To-do item: Pick out every line in the records below that contains the word "stock", and copy each such line in full.
(Available data Opens)
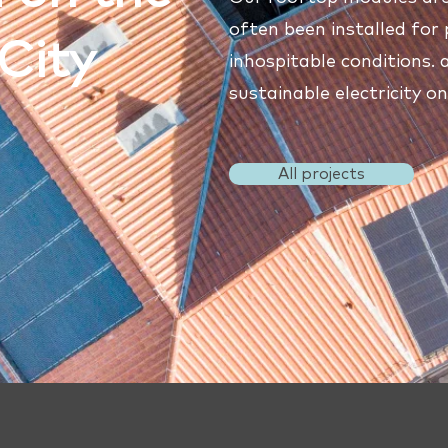
often been installed for 
City
inhospitable conditions.
sustainable electricity o
All projects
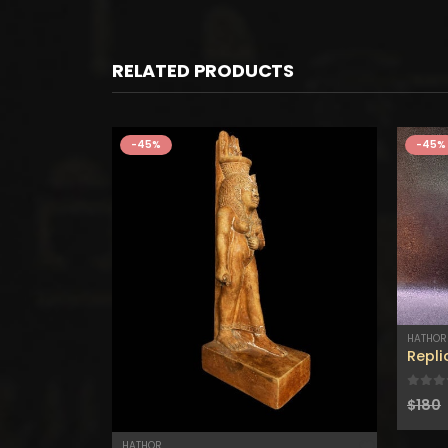
RELATED PRODUCTS
-45%
-45%
Lapis lazuli HATHOR statue – Lapis lazuli figurine – Natural Lapis lazuli – Mini Egyptian Statue – Hathor statue for sale
HATHOR
0
out
$
180
HATHOR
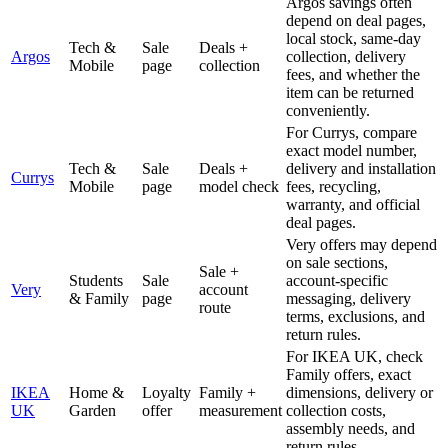
Argos savings often
depend on deal pages,
local stock, same-day
Tech &
Sale
Deals +
Argos
collection, delivery
Mobile
page
collection
fees, and whether the
item can be returned
conveniently.
For Currys, compare
exact model number,
Tech &
Sale
Deals +
delivery and installation
Currys
Mobile
page
model check
fees, recycling,
warranty, and official
deal pages.
Very offers may depend
on sale sections,
Sale +
Students
Sale
account-specific
Very
account
& Family
page
messaging, delivery
route
terms, exclusions, and
return rules.
For IKEA UK, check
Family offers, exact
IKEA
Home &
Loyalty
Family +
dimensions, delivery or
UK
Garden
offer
measurement
collection costs,
assembly needs, and
return rules.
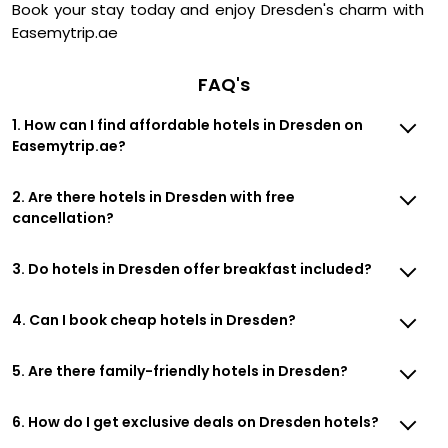
Book your stay today and enjoy Dresden's charm with
Easemytrip.ae
FAQ's
1. How can I find affordable hotels in Dresden on
Easemytrip.ae?
2. Are there hotels in Dresden with free
cancellation?
3. Do hotels in Dresden offer breakfast included?
4. Can I book cheap hotels in Dresden?
5. Are there family-friendly hotels in Dresden?
6. How do I get exclusive deals on Dresden hotels?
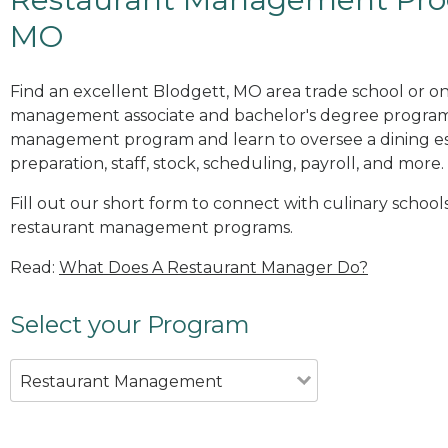
MO
Find an excellent Blodgett, MO area trade school or on
management associate and bachelor's degree programs
management program and learn to oversee a dining es
preparation, staff, stock, scheduling, payroll, and more.
Fill out our short form to connect with culinary school
restaurant management programs.
Read:
What Does A Restaurant Manager Do?
Select your Program
Restaurant Management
(Available data Closes)
Solution below:
local stock, same-day
preparation, staff, stock, scheduling, payroll, and more.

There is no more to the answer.